• [TASK DETAILS]
Among the entries that follow, the required portion opens with the line containing "Lady | Dehere |" and closes with the line containing "Miss d’Ouilly |". Give that portion again exactly, and nothing else.

[Page images and extracted text]
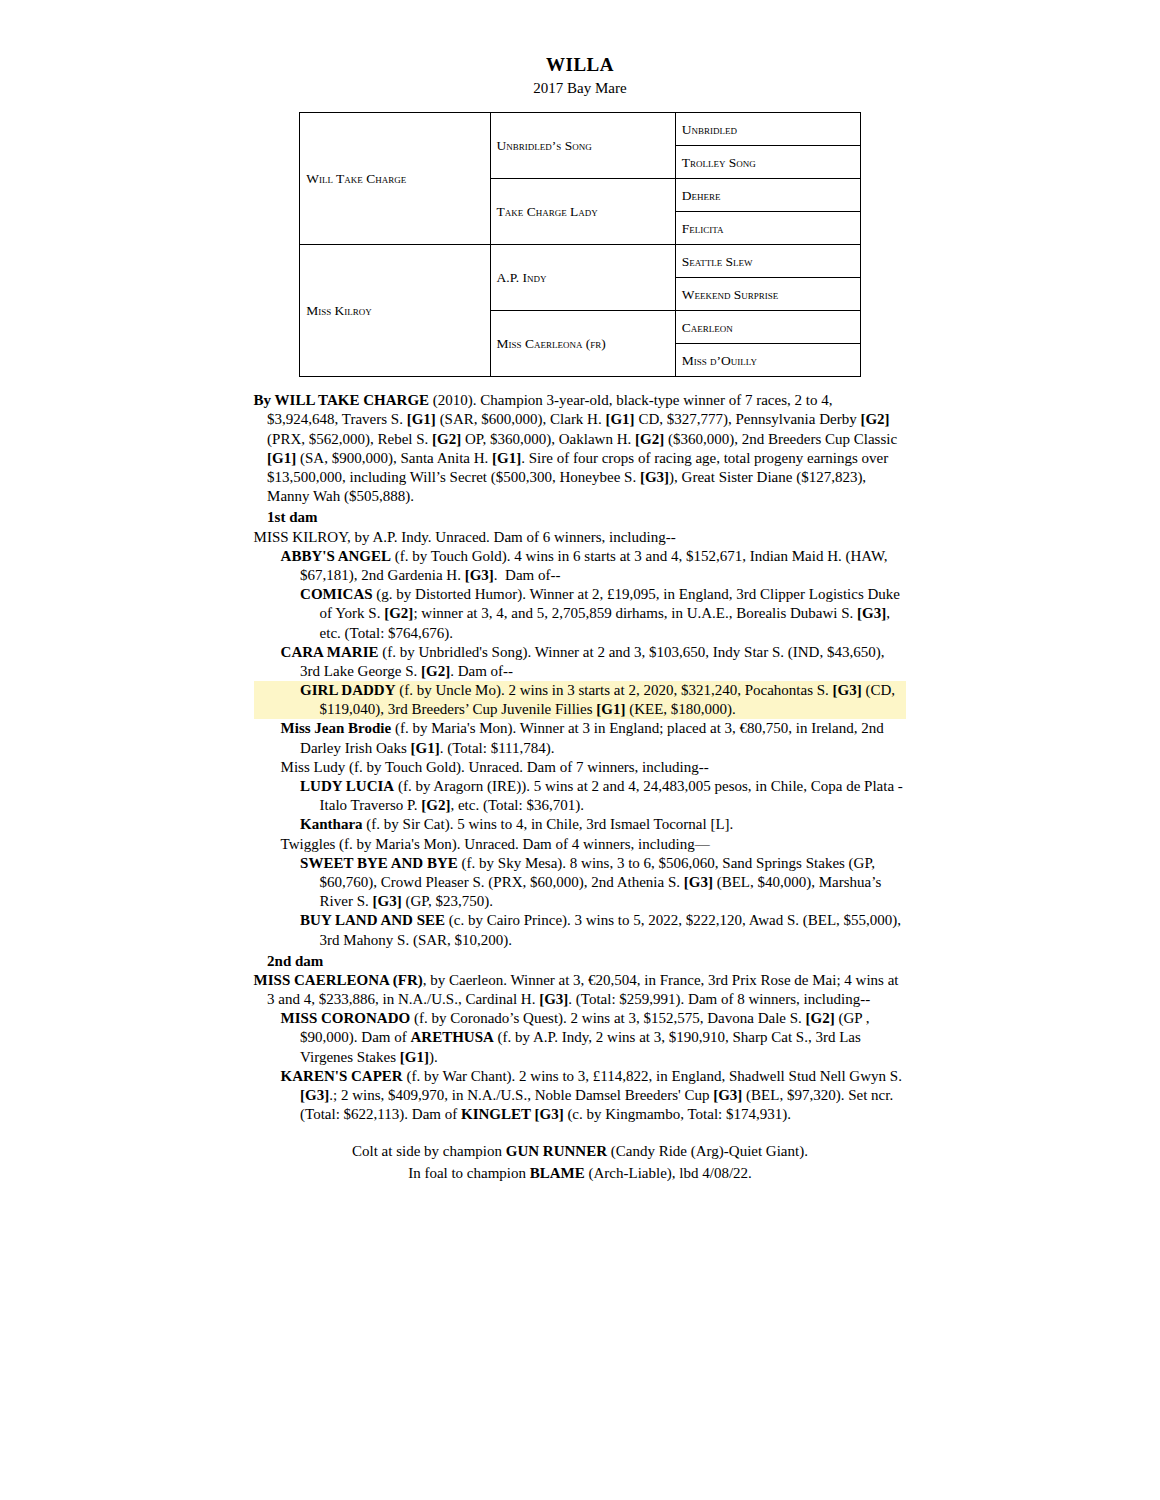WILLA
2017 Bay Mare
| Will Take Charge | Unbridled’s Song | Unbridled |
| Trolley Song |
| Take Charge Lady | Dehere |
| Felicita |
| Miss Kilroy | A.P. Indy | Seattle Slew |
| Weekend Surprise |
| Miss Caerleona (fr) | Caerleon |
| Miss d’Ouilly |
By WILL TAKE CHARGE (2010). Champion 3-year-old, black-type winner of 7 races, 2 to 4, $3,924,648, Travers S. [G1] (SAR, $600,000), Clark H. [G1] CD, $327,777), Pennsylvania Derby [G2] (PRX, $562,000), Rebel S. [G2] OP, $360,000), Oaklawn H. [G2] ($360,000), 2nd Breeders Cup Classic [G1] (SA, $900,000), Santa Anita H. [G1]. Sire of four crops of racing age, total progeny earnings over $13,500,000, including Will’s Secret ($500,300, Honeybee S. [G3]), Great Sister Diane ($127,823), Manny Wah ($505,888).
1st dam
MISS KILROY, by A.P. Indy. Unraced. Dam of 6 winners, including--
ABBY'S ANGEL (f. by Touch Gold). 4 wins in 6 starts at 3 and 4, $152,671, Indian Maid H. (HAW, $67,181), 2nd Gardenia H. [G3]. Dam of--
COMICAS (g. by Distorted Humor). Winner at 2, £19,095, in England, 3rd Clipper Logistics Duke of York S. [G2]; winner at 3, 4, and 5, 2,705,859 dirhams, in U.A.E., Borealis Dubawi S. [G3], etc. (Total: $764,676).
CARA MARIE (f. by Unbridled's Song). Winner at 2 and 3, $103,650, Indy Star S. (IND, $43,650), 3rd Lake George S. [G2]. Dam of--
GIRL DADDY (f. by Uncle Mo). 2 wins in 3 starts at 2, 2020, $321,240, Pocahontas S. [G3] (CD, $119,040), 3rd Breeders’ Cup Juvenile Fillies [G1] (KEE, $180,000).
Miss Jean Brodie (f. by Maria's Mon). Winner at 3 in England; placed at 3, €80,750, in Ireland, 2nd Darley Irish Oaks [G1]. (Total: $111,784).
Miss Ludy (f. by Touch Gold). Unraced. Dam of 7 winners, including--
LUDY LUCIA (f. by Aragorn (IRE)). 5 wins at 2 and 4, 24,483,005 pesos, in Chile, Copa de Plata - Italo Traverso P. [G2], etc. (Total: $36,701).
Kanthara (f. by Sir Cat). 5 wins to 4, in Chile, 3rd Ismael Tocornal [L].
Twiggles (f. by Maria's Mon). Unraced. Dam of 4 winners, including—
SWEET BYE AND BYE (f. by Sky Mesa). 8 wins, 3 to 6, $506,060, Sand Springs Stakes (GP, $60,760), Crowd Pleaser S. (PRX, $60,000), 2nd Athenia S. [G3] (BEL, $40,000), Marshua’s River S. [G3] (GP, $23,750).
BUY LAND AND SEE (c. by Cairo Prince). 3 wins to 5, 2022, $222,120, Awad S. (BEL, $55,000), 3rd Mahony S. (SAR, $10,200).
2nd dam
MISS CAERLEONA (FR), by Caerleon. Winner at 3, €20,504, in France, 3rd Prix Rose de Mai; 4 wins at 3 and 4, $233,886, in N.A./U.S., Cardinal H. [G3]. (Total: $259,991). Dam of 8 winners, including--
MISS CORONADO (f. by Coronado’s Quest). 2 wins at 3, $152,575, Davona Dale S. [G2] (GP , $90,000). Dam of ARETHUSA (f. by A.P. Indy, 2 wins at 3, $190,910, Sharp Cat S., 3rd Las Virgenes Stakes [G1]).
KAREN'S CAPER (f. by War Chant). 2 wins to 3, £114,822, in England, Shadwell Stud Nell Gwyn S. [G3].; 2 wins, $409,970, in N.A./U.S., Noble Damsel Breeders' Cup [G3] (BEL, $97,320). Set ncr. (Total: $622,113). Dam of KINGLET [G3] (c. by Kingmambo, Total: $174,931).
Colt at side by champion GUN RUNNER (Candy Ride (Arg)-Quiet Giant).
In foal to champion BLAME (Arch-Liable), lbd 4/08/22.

--

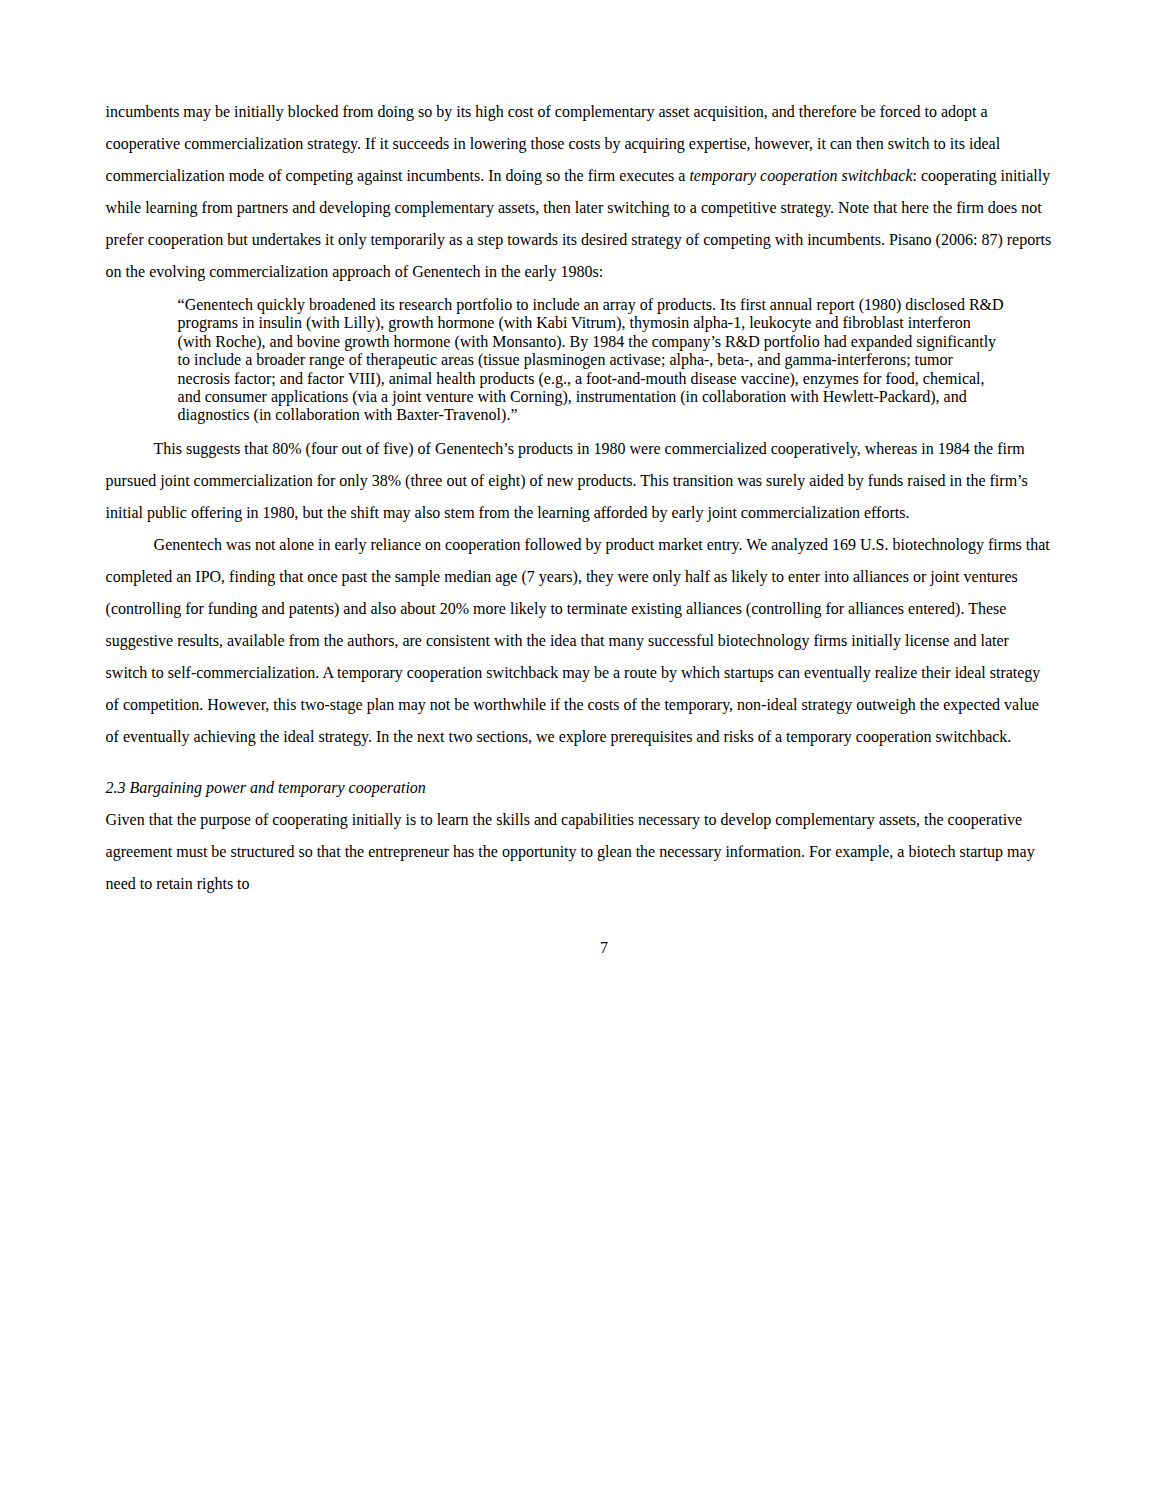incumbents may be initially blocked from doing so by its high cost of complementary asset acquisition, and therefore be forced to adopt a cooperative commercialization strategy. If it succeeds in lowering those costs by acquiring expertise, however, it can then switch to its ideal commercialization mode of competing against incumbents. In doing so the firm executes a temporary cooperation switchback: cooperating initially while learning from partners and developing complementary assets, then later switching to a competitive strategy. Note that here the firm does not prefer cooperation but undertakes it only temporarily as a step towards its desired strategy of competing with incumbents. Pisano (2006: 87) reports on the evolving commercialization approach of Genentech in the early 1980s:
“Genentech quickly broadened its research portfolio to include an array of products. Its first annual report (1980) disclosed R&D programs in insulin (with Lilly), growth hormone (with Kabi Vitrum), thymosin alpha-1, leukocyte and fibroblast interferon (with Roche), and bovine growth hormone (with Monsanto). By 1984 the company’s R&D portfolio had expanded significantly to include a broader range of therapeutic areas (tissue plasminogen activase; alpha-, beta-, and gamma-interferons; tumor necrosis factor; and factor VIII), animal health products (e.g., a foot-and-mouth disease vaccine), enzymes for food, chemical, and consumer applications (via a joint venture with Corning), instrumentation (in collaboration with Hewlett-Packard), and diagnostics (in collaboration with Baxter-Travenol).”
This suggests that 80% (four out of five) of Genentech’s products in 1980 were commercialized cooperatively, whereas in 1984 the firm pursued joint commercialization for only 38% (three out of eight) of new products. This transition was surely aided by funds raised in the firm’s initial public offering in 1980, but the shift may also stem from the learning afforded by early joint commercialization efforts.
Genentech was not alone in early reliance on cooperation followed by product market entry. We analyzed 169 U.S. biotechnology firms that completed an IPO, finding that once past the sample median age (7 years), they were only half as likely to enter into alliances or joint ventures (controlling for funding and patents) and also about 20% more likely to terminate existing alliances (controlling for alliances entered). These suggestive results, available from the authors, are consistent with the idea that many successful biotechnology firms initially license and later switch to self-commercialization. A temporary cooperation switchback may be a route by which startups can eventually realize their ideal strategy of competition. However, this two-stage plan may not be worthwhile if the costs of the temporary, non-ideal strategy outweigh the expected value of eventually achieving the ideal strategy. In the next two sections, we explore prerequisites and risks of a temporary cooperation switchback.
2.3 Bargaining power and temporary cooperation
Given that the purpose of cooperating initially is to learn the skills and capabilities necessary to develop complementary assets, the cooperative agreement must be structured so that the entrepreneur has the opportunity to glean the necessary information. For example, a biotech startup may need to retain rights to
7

• [ANSWER BOX]
| Take Charge Lady | Dehere |
| Felicita |
| Miss Kilroy | A.P. Indy | Seattle Slew |
| Weekend Surprise |
| Miss Caerleona (fr) | Caerleon |
| Miss d’Ouilly |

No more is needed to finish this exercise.